Bernoulli hyper-edge percolation on Zd

TL;DR

This paper studies Bernoulli hyper-edge percolation on integer lattices, exploring phase transitions, cluster uniqueness, and supercritical behavior in a generalized percolation model involving hyper-edges connecting multiple vertices.

Contribution

It introduces conditions for phase transitions, cluster uniqueness, and Grimmett-Marstrand type results in hyper-edge percolation, extending classical percolation theory to hyper-graphs.

Findings

Conditions for non-trivial phase transitions identified.

Criteria for the uniqueness of the infinite cluster established.

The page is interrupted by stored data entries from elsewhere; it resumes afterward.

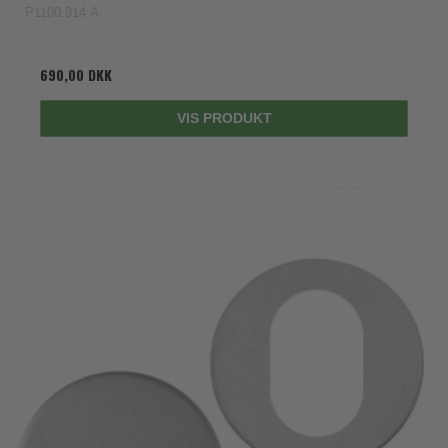
P1100.914.A
690,00 DKK
VIS PRODUKT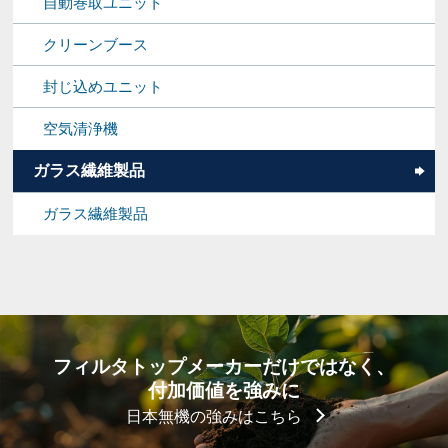
自動巻取ユニット
クリーンブース
封じ込めユニット
空気清浄機
ガラス繊維製品
ガラス繊維製品
フィルタトップメーカーだけではなく、
付加価値を強みに
日本無機の強みはこちら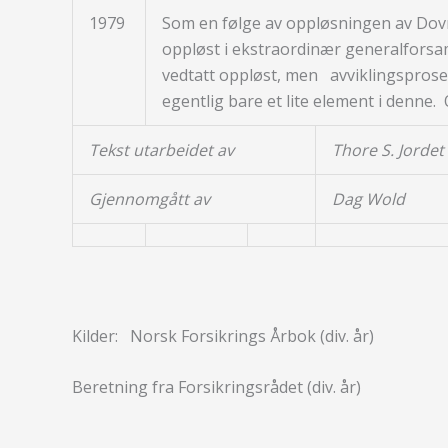
1979
Som en følge av oppløsningen av Dovr
oppløst i ekstraordinær generalforsaml
vedtatt oppløst, men avviklingsprose
egentlig bare et lite element i denne.
Tekst utarbeidet av
Thore S. Jordet
Gjennomgått av
Dag Wold
Kilder: Norsk Forsikrings Årbok (div. år)
Beretning fra Forsikringsrådet (div. år)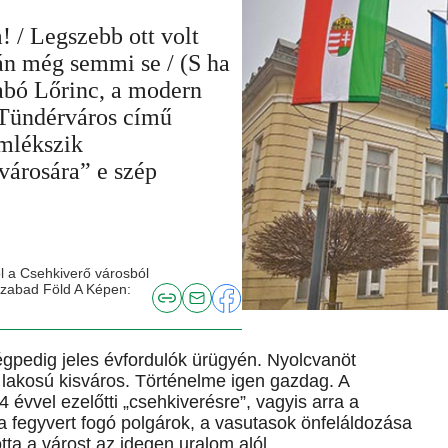
 / Legszebb ott volt
lán még semmi se / (S ha
zabó Lőrinc, a modern
a Tündérváros című
emlékszik
városára” e szép
 a Csehkiverő városból
Szabad Föld A Képen:
égpedig jeles évfordulók ürügyén. Nyolcvanöt
r lakosú kisváros. Történelme igen gazdag. A
évvel ezelőtti „csehkiverésre”, vagyis arra a
 a fegyvert fogó polgárok, a vasutasok önfeláldozása
ta a várost az idegen uralom alól.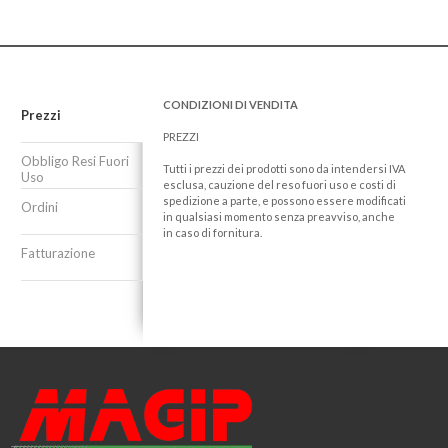
CONDIZIONI DI VENDITA
Prezzi
PREZZI
Obbligo Resi Fuori
Tutti i prezzi dei prodotti sono da intendersi IVA
Uso
esclusa, cauzione del reso fuori uso e costi di
spedizione a parte, e possono essere modificati
Ordini
in qualsiasi momento senza preavviso, anche
in caso di fornitura.
Fatturazione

Supercritical regime behavior characterized with Grimmett-Marstrand type results.

Abstract

We consider Bernoulli hyper-edge percolation on $\mathbb{Z}^d$. This model is a generalization of Bernoulli bond percolation. An edge connects exactly two vertices and a hyper-edge connects more than two vertices. As in the classical Bernoulli bond percolation, we open hyper-edges independently in a homogeneous manner with certain probabilities parameterized by a parameter $u\in[0,1]$. We discuss conditions for non-trivial phase transitions when $u$ varies. We discuss the conditions for the uniqueness of the infinite cluster. Also, we provide conditions under which the Grimmett-Marstrand type theorem holds in the supercritical regime.